** Start Passage given **
[CASA] The Problem with Arrogance!

Ihab Saloul isaloul at gmail.com
Mon Jul 3 02:11:39 MST 2006


*June 30, 2006*

*The problem with arrogance*

*By: Daoud Kuttab *

The Palestinian-Israeli conflict presents a unique case study in asymmetry
and arrogance of power.

The status of this conflict today positions one country, Israel, with
overwhelming military, political and financial power, as well as backing
from the world's most powerful country (the US) and community (EU), against
a people without an army, living under siege, with employees not paid for
months and economy in shatters. With such overwhelming power Israel has no
incentive to negotiate. It is very happy to dictate and the world community,
by and large, goes along with that.

The Israelis (people, government and army) can do what they want and extract
whatever they want from the people under their occupation. Well, not
everything. One tiny issue they cannot get the Palestinians to do is offer
them peace without obtaining their land back.

Even this apparently insignificant issue —  from the Israeli point of view
—  has been resolved. The newly elected Israeli government has basically
decided that it doesn't need the Palestinians to make peace with it. The
historic compromise (two states along the 67 border) Palestinians are
willing to accept seems way too steep for  Israeli Premier Ehud Olmert and
the majority of Israelis who voted for him. So instead, the Israelis have
decided to live with a low-intensity conflict, give up some insignificant
land (Gaza and parts of the West Bank, minus Jerusalem and the Jordan
Valley) and believe that everyone can live happily thereafter.

Well, again there is a little tiny problem with this seemingly open and shut
case. The other side, the Palestinians, are refusing to roll over and call
it quits. And in the middle of this internal debate (Israelis only negotiate
among themselves) a little glitch appears. Some renegade group actually
dares challenge the Israeli mighty machine, carry out a military operation
and capture an Israeli soldier. And although two other soldiers were killed
along with two Palestinians, the fact that Palestinians have captured a live
soldier has left Israel sleepless.

All of a sudden, this mighty country with its powerful army, penetrating
intelligence apparatus and a long list of friends actually wants something
from the Palestinians. Not that they are willing to negotiate for what they
want. The idea of a prisoner exchange (according to Israel he is a kidnapped
Israeli and not a prisoner of war, just like the 10,000 Palestinians are not
prisoners of war) does not have place here.

In response, the powerful Israeli army machine is put to work with little
direction and focus, and the only goal is wreak havoc and destruction. This
is the Israeli thinking. Mass tanks on the borders of Gaza. Destroy a few
bridges, take out the electric plant (we have plenty of international
friends so no need to worry about the fact that this is a collective
punishment and therefore a war crime). Use political muscle to get the
Americans and the Egyptians to press the Palestinians; threaten the lives of
the Palestinian government and the Palestinian president; even kidnap a
Palestinian minister (just like the Hizbollah sheikhs still held illegally
for over 20 years) and hope that the sum of all this pressure will yield the
result —  freeing the Israeli corporal.
** End Passage given **
** Start Data lines **
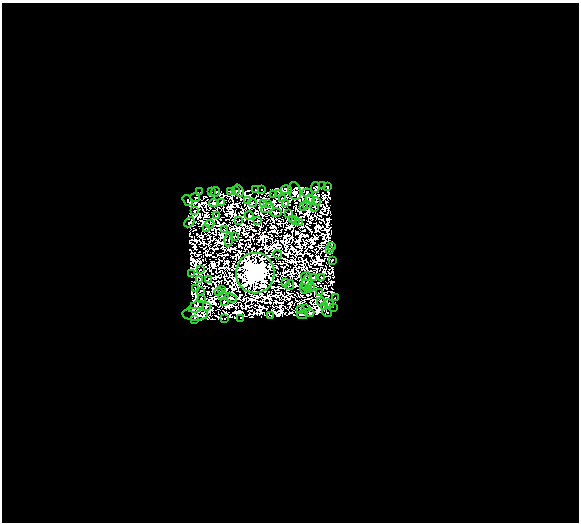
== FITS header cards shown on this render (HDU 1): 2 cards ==
NAXIS1  =                  577
NAXIS2  =                  520

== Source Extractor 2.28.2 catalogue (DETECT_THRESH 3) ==
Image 577 x 520 px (HDU 1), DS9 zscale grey, 1 PNG px = 1 image px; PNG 581 x 524 px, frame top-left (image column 1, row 520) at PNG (2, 3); each listed source drawn as its Kron ellipse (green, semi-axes under 4 px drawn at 4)
Background 0.0426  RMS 7.4e-06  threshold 2.22e-05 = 3 sigma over >= 5 px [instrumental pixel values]
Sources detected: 218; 126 with non-positive FLUX_AUTO (blend fragments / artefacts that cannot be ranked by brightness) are neither listed nor drawn; the other 92 listed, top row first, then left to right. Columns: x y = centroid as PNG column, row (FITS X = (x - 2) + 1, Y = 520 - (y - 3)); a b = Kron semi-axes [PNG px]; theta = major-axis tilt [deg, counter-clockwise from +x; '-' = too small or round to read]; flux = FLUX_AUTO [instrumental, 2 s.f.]
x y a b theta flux
323 186 2 2 - 0.27
327 186 3 2 - 0.41
315 188 5 4 - 0.41
256 189 3 2 - 0.066
262 189 2 2 - 0.25
286 190 5 4 - 0.67
211 191 2 2 - 0.37
230 191 4 2 - 0.0047
235 191 3 3 - 0.49
239 191 6 2 -69 0.82
295 191 9 6 -75 2.6
200 192 2 2 - 0.15
215 192 5 3 - 0.63
307 193 5 3 - 0.0091
278 194 3 2 - 0.47
273 195 4 2 - 0.43
195 197 5 2 - 0.66
283 198 3 2 - 0.28
188 200 6 3 -56 0.22
248 200 2 2 - 0.28
310 200 5 3 - 0.075
316 201 4 3 - 0.088
222 202 3 2 - 0.77
214 203 4 3 - 0.023
252 203 4 3 - 0.1
264 204 3 2 - 0.079
268 204 3 2 - 0.29
285 204 4 2 - 0.22
307 204 3 3 - 0.33
303 207 3 2 - 0.4
267 208 7 2 26 0.18
315 208 4 2 - 0.076
195 211 2 2 - 0.14
276 213 6 3 0 0.086
289 213 3 2 - 0.0028
249 215 5 3 - 0.017
216 216 4 2 - 0.27
257 220 3 3 - 0.21
292 220 2 2 - 0.092
295 220 3 2 - 0.027
238 221 3 2 - 0.27
189 222 5 3 - 0.51
299 223 3 2 - 0.34
210 224 4 2 - 0.19
207 228 3 2 - 0.0049
225 230 2 2 - 0.071
234 236 4 2 - 0.095
229 239 7 2 83 0.051
332 247 3 2 - 0.096
329 249 3 3 - 0.45
278 254 4 2 - 0.18
332 260 4 2 - 0.24
200 270 2 2 - 0.089
255 273 20 19 - 1400
192 274 2 2 - 0.66
306 276 5 2 - 0.44
313 277 3 2 - 0.27
322 278 3 2 - 0.34
208 279 3 2 - 0.65
200 280 3 2 - 0.43
286 283 3 2 - 0.52
307 283 7 5 83 0.11
290 285 5 2 - 0.43
311 287 4 2 - 0.26
195 288 3 2 - 0.32
221 289 3 2 - 0.18
304 289 5 2 - 0.51
308 290 4 2 - 0.41
201 291 3 2 - 0.3
219 292 4 2 - 0.027
319 292 3 2 - 0.071
223 296 5 2 - 0.19
335 297 2 2 - 0.24
231 298 6 2 -25 0.14
202 299 4 2 - 0.15
224 301 2 2 - 0.41
321 302 4 3 - 0.16
329 303 5 2 - 0.54
324 306 3 2 - 0.49
196 307 8 5 27 0.38
206 307 3 2 - 0.42
333 307 3 2 - 0.3
305 309 3 2 - 0.35
301 310 3 3 - 0.26
327 312 4 3 - 0.99
310 313 4 3 - 1.1
195 314 13 6 -1 9.4
271 315 3 2 - 0.46
302 315 5 2 - 0.43
240 318 2 2 - 0.044
225 319 3 2 - 0.61
195 320 3 3 - 1
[126 non-positive-flux detections neither listed nor drawn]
** End Data lines **
In the passage on the arrogance of power, which two areas are excluded from the land the Israelis have decided to give up? The records were obtained from a separate source.

**Task result:**
Jerusalem and the Jordan Valley.